The story is not abstract for Wu. His grandparents immigrated to the United States in the early 1950s, his father a few years later when he was 16.

“My parents couldn’t buy a house here in the 1950s,” recalls Dennis Wu, the eldest, who is now president of the SF Community Alliance for Unity, Security and Education. “I think every Chinese family has faced some type of discrimination at some point. It becomes a way of life, something that we learn to navigate.

Haney said it was crucial to recognize the “very shameful role” played by the supervisory board in legislation on discriminatory policies, which were ultimately overturned by state and federal courts. But he said it was also important to recognize that this story did not stay in the past.

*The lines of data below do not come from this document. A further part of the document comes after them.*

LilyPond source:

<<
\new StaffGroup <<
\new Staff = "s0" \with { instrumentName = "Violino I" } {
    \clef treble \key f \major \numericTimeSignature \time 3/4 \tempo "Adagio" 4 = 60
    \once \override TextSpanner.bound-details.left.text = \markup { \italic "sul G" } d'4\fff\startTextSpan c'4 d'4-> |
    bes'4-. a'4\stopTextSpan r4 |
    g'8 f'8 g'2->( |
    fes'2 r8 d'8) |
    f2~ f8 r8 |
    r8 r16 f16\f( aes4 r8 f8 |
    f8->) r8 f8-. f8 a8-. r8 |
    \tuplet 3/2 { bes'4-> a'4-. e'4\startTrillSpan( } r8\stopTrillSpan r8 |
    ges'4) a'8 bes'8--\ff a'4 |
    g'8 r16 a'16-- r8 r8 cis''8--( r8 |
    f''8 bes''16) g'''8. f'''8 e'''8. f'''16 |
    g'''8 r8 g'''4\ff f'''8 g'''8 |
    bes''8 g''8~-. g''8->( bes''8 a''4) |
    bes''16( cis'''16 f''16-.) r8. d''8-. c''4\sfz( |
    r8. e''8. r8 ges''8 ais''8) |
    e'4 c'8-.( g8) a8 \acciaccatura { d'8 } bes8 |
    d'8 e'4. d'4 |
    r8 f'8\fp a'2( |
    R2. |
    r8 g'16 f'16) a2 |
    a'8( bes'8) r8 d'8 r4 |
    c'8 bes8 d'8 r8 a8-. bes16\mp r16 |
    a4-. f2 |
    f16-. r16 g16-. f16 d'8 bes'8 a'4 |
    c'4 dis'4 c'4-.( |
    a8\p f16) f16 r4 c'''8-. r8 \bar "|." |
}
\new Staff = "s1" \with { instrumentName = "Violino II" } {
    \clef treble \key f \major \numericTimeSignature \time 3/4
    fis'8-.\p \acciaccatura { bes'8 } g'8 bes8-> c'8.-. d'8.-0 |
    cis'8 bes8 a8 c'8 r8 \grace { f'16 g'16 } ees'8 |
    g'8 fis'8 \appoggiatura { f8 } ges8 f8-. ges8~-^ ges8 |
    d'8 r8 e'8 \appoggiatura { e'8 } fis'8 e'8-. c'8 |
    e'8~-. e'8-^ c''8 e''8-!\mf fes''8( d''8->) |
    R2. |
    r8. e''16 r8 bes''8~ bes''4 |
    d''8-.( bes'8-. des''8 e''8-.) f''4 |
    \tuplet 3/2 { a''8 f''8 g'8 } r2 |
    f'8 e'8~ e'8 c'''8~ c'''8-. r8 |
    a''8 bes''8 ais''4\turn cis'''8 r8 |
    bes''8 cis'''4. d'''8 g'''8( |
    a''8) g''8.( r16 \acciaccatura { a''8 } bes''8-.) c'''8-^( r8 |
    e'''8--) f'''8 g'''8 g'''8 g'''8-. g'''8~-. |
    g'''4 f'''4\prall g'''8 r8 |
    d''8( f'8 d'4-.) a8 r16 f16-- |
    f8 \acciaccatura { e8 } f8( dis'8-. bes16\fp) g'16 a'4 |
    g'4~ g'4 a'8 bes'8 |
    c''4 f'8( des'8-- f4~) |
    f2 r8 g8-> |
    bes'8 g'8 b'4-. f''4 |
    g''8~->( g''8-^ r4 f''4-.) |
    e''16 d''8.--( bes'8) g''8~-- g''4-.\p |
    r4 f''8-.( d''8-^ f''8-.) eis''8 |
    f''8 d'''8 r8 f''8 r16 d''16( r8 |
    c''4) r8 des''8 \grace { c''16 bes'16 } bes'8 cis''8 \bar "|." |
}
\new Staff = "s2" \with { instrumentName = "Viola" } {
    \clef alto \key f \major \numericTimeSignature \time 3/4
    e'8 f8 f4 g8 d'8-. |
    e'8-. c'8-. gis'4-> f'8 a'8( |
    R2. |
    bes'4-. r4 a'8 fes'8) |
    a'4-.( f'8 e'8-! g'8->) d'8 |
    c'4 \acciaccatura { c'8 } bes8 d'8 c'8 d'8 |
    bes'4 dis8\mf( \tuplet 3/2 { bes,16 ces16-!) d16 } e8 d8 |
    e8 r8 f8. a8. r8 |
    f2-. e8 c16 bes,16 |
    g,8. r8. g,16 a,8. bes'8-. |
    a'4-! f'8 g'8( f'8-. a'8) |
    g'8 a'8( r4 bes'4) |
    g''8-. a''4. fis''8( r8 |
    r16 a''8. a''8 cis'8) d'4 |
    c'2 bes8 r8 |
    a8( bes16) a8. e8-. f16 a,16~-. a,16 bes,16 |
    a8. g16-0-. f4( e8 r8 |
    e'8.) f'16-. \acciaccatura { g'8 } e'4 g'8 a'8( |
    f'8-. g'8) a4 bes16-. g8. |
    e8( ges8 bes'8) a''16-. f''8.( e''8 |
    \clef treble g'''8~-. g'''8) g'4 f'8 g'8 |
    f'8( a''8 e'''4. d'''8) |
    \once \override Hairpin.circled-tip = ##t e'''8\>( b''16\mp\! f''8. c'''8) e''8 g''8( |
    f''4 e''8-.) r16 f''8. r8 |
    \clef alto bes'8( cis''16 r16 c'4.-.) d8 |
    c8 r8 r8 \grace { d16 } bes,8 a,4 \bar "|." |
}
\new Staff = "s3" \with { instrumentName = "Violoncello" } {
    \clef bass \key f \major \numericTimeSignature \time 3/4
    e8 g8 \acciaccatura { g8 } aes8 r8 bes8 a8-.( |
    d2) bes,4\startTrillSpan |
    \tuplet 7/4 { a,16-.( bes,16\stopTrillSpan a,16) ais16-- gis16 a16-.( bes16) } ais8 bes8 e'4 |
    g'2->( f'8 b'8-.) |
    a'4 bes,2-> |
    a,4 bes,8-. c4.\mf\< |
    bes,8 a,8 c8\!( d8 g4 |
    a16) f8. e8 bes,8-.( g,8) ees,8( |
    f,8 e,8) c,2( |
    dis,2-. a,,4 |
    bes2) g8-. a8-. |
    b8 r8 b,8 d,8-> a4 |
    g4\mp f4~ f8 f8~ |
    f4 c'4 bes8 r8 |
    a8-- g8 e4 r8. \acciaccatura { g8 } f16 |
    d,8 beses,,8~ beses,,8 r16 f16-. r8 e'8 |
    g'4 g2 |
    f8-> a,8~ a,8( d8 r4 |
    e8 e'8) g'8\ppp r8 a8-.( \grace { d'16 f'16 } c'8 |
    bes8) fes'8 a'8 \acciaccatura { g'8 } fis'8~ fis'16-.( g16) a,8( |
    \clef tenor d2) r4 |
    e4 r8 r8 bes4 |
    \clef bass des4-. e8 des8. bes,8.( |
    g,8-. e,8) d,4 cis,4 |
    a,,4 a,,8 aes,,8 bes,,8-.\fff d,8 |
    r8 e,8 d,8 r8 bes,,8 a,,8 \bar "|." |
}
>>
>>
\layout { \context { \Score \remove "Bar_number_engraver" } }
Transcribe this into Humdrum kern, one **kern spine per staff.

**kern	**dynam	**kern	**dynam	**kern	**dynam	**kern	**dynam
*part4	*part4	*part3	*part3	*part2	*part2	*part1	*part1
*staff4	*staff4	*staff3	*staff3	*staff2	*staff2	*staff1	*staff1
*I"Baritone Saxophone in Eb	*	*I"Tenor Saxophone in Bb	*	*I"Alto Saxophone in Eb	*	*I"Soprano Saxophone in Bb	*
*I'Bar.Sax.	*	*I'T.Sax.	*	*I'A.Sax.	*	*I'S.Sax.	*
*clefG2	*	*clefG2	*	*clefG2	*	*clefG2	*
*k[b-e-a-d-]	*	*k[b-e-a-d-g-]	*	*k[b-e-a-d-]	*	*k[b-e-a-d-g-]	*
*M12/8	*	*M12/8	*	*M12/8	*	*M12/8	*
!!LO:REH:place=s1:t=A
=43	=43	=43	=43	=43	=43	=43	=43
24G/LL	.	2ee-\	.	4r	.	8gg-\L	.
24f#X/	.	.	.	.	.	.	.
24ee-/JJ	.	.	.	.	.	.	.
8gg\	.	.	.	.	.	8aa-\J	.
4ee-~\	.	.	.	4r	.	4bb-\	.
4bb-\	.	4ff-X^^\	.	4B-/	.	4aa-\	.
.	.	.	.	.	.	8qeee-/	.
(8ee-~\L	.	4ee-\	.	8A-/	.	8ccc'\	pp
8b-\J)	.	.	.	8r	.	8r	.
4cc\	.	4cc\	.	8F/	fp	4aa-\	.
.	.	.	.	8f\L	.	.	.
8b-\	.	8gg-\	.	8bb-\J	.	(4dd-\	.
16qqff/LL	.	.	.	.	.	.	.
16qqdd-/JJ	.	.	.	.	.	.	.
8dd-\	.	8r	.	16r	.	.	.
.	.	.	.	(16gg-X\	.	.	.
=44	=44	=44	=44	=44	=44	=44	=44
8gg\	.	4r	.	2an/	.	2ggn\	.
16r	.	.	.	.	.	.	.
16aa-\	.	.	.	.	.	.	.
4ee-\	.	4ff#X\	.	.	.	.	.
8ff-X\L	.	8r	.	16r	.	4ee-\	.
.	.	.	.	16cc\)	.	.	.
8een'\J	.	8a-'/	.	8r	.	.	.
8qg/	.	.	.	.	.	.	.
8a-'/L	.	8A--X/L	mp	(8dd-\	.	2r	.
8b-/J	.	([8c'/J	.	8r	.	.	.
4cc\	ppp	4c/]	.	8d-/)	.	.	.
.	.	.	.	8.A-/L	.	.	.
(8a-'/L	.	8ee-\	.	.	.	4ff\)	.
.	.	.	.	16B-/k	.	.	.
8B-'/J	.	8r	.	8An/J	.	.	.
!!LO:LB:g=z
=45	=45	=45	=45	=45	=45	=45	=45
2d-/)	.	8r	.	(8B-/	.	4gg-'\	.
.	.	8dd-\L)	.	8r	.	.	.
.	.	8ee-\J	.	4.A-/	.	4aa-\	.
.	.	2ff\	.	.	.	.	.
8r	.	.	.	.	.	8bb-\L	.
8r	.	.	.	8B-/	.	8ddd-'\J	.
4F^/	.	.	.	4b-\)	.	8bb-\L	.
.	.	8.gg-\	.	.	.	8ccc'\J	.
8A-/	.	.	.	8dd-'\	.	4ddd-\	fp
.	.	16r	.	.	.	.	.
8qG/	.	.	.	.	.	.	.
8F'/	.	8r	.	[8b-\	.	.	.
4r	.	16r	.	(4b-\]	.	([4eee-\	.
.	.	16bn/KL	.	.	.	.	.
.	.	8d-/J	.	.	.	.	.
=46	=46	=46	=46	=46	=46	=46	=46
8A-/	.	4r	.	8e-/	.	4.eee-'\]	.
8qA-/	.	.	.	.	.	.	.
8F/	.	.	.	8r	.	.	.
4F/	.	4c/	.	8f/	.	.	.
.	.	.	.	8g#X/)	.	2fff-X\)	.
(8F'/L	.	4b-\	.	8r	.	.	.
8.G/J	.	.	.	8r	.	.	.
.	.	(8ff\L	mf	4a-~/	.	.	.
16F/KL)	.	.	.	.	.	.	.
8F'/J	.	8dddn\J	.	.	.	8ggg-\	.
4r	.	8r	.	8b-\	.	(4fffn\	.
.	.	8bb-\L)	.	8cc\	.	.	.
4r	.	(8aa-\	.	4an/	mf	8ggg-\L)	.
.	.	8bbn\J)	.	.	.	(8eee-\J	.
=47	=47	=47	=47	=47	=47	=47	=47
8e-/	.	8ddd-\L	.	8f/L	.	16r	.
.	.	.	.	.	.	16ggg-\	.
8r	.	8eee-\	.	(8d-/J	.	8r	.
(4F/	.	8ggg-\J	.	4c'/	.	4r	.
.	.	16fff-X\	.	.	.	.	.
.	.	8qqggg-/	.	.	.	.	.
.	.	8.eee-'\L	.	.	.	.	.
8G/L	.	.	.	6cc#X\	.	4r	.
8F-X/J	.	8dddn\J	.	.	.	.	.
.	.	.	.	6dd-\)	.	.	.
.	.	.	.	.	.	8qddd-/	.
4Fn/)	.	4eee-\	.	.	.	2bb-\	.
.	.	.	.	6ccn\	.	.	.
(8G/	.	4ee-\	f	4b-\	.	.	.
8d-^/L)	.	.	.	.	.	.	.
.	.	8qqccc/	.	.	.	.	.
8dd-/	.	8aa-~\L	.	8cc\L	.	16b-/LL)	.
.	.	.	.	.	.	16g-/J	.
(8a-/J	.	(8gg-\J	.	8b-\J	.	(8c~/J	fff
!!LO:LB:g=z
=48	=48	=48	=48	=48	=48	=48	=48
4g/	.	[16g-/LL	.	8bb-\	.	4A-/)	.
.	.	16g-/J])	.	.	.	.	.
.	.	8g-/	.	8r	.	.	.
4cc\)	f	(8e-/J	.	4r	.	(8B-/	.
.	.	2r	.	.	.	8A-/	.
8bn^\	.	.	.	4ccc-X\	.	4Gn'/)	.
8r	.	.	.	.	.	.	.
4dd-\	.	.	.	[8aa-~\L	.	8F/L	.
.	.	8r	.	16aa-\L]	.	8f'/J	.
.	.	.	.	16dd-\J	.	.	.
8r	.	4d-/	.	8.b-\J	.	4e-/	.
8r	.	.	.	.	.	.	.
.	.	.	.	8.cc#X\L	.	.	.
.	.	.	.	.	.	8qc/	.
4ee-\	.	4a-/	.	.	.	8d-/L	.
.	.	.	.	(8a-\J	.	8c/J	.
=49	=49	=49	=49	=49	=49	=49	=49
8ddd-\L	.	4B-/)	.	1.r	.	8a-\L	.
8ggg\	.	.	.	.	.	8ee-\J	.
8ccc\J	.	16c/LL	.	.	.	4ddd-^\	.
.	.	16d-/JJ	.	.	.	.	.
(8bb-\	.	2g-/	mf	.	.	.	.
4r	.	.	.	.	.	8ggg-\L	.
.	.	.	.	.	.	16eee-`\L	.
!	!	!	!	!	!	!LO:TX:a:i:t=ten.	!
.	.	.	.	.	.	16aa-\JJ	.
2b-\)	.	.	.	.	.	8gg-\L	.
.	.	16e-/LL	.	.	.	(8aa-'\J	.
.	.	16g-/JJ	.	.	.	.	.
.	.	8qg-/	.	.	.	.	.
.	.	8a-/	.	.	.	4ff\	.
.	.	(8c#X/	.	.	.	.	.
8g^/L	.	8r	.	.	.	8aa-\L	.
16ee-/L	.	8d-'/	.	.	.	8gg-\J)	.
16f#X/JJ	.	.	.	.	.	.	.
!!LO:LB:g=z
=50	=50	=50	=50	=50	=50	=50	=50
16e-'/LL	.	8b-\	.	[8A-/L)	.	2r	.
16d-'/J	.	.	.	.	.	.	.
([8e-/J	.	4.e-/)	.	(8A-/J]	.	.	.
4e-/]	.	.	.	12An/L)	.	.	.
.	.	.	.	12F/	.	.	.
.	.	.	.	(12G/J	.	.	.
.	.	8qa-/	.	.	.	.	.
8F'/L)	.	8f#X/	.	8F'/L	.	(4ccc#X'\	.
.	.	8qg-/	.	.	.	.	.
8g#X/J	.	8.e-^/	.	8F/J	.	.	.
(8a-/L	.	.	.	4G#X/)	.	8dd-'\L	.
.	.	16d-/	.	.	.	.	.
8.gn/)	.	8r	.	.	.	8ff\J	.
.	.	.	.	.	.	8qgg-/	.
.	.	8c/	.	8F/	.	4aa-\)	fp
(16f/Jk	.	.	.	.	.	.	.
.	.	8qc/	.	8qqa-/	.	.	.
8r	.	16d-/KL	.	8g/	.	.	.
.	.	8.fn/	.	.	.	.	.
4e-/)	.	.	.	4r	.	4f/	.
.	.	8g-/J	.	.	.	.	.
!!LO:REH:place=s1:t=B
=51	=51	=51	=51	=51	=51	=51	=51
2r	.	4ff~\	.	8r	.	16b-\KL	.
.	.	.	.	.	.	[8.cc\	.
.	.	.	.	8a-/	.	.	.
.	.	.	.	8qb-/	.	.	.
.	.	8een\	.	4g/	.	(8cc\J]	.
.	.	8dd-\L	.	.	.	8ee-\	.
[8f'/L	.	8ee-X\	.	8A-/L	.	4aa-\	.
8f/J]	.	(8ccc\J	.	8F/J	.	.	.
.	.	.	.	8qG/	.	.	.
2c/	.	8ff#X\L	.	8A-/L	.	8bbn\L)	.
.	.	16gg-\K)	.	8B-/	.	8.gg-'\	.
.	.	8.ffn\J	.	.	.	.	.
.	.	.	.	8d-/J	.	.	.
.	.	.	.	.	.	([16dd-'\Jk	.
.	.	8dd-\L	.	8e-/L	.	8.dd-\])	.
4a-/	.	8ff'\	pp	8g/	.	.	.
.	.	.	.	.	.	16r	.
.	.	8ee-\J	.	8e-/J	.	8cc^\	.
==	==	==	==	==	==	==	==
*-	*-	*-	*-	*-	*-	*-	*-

“There is a legacy that is still with us now,” he said.

Resolution follows that arc to the present day, with the Stop AAPI Hate follow-up project recording more than 4,500 anti-Asian hate incidents this year through June, with more than a third of those reported in California.

In addition to calling for an admission of wrongdoing, the resolution also pushes the city to find ways to “rectify the lingering consequences of discriminatory policies”.

The resolution doesn’t outline specific remedies, and Haney said he wanted to hear directly from the community what they should sound like. The supervisor suggested that next year’s budget may provide the opportunity for targeted investments, similar to what the city has done with its Dream Keeper initiative, a two-year, $ 120 million investment in neighborhoods historically. blacks that the Mayor of London Breed and Chairman of the Board Shamann Walton unveiled in February.

After the 1906 earthquake, the people of Chinatown rebuilt the cultural enclave and fought pressure from the local government to relocate. Today, San Francisco’s Chinatown is the oldest in the country, up to two dozen bustling city blocks. In addition to apologizing, the resolution would recognize the resilience and contributions of the Chinese community to the city, “and their commitment to foster reconciliation and friendship.”

Justin Hoover, executive director of the Chinese Historical Society of America in San Francisco, said it was important to recognize the damage that has been done. But what’s next is the big question.

“What does the repair look like? Are repairs on the table? What about reinvestment in the Asian community and its organizations? Hoover wondered. “An apology is good, it’s true, but it can’t just be a gesture. “

For Wu, 17, this is a starting point.

“The apology from San Francisco is notable,” he said. “It’s a way to advance social justice and social equity.